Reducing carbon dioxide emissions is vital to reducing the effects of global warming. Numerous industrial methods exist, but developing alternative, greener and more energy-efficient methods is essential. Two pieces of work were investigated in this thesis towards developing alternative methods and are presented as two individual chapters, each with their own introduction, results, discussion, conclusion and future work sections. A general introduction to carbon dioxide and the vitality of decreasing carbon dioxide emissions acts as a preface to these chapters and is presented in Chapter 1. Chapter 2 examines promoting Carbon Dioxide Utilisation with new chromium(III) salophen complexes and Chapter 3 investigates a novel electrochemical carbon capture and mineralisation methodology.
A range of chromium(III) salophen complexes were synthesised and were found to catalyse the synthesis of cyclic carbonates from carbon dioxide and terminal or internal epoxides at ambient conditions. The most active catalyst contained methoxy and tert-butyl groups on the salicylaldehyde and a bromide counterion, and is one of the most active catalysts in this field. Some of these catalysts were also used to catalyse the synthesis of the oxazolidinone diphenyloxazolidin-2-one from styrene oxide and phenyl isocyanate with successful results.

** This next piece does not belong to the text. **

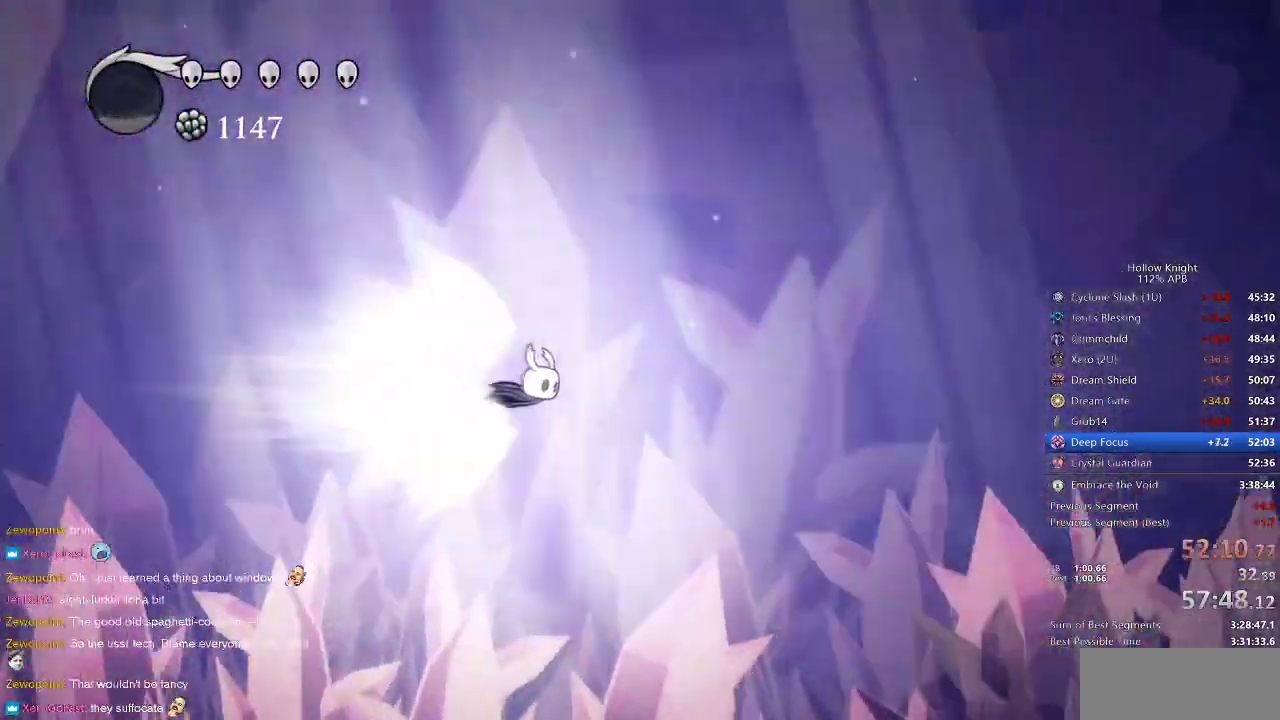
{"keys": ["right"], "events": []}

A new electrochemical method was developed to perform carbon dioxide mineralisation, forming an amorphous aluminium hydroxycarbonate, at ambient conditions. The most energy efficient methods captured carbon with an energy requirement of 231-250 kJ mol-1 of carbon dioxide. This methodology worked with sustainable energy and materials, such as solar energy, seawater and “waste” aluminium. The carbon capture and energy efficiency of this methodology however could be improved to promote future developments and industrialisation, but nonetheless provides an interesting and alternative method to capture and mineralise carbon dioxide.